The first thing I would do is abandon the idea that there's such a thing as Objectively Good Code. Know your audience. Are they going to understand the pattern you're using? The variable name? The domain term? Have they used Yoda Conditions for so long that normal conditionals are genuinely more difficult to parse?

Read-only refactoring

An interesting technique Arlo presented in his talk (mentioned above) is using refactoring as a tool to help understand the code while you read it[2]. Let's say you're given a task that is going to involve changing the behavior of some area of the code. Since tools like IntelliJ have very trustworthy refactoring tools, you're very unlikely to introduce a defect simply by reorganizing/renaming some code.

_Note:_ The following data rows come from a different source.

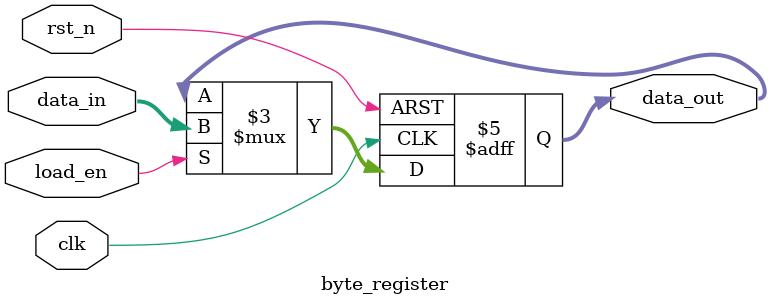
<source format=sv>

module one_hot_load_reg_top (
    input                  clk,
    input                  rst_n,
    input      [23:0]      data_word,
    input      [2:0]       load_select,  // One-hot encoded
    output     [23:0]      data_out
);

    wire [7:0] byte0_data;
    wire [7:0] byte1_data;
    wire [7:0] byte2_data;
    wire byte0_load, byte1_load, byte2_load;

    // Control unit to decode one-hot select signals
    oh_control_unit u_control (
        .load_select(load_select),
        .byte0_load(byte0_load),
        .byte1_load(byte1_load),
        .byte2_load(byte2_load)
    );

    // Byte register modules
    byte_register #(
        .BYTE_INDEX(0)
    ) u_byte0_reg (
        .clk(clk),
        .rst_n(rst_n),
        .data_in(data_word[7:0]),
        .load_en(byte0_load),
        .data_out(byte0_data)
    );

    byte_register #(
        .BYTE_INDEX(1)
    ) u_byte1_reg (
        .clk(clk),
        .rst_n(rst_n),
        .data_in(data_word[15:8]),
        .load_en(byte1_load),
        .data_out(byte1_data)
    );

    byte_register #(
        .BYTE_INDEX(2)
    ) u_byte2_reg (
        .clk(clk),
        .rst_n(rst_n),
        .data_in(data_word[23:16]),
        .load_en(byte2_load),
        .data_out(byte2_data)
    );

    // Output assembly
    assign data_out = {byte2_data, byte1_data, byte0_data};

endmodule

//-----------------------------------------------------------------------------
// File: oh_control_unit.v
// Description: Control unit to decode one-hot select signals
//-----------------------------------------------------------------------------

module oh_control_unit (
    input      [2:0]       load_select,
    output                 byte0_load,
    output                 byte1_load,
    output                 byte2_load
);

    // Direct mapping of one-hot signals to individual load enables
    assign byte0_load = load_select[0];
    assign byte1_load = load_select[1];
    assign byte2_load = load_select[2];

endmodule

//-----------------------------------------------------------------------------
// File: byte_register.v
// Description: Parametrized byte register with load enable
//-----------------------------------------------------------------------------

module byte_register #(
    parameter BYTE_INDEX = 0
) (
    input                 clk,
    input                 rst_n,
    input      [7:0]      data_in,
    input                 load_en,
    output reg [7:0]      data_out
);

    always @(posedge clk or negedge rst_n) begin
        if (!rst_n)
            data_out <= 8'h0;
        else if (load_en)
            data_out <= data_in;
        // Hold value otherwise
    end

endmodule
</source>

The workflow he described was something like:

  1. Apply refactorings to help you understand the code
  2. Commit as often as you'd like (with the word "refactor" somewhere in your commit message)
  3. Repeat steps 1 and 2 until you understand the code enough to make the change you came to do
  4. Write a test (you are practicing TDD, right?), watch it fail
  5. Make your test pass
  6. Refactor as makes sense
  7. Commit the behavior-changing code independent of any refactoring code

If you're isolating your refactor commits and trust your tool to refactor without introducing defects, you might feel comfortable foregoing code review (if that's a thing you do) for those commits. That allows you to focus your review efforts on the stuff that really matters: the new test and subsequent behavior change.

Most importantly...

Are you pairing? Is your code being reviewed by your team or someone on it? The single most important thing is getting out of your head and figuratively getting into your teammates' - getting exposure to the people who work in your code. Know your audience. What is the simplest code you can write that expresses your intent? What are some shared vocabularies or shared experiences that will help make your intent more clear?

Conclusion

Refactoring is for clarity. If you find yourself refactoring "because you found duplication" or for any other reason besides clarity, take a step back and reflect: am I leaving the code in a more understandable state than before?

Also I am super interested in feedback on this article. Feel free to reach out to me and tell me how much you agree with me and how handsome I am.



  1. Brian has since let me know that, in his book Refactoring, Martin Fowler writes "Any fool can write code that a computer can understand. Good programmers write code that humans can understand". Further, in Structure and Interpretation of Computer Programs, Sussman writes in the foreword: "programs must be written for people to read, and only incidentally for machines to execute". ↩︎

  2. Incidentally, Arlo has a fantastic blog series on naming as a process which is worth a read. ↩︎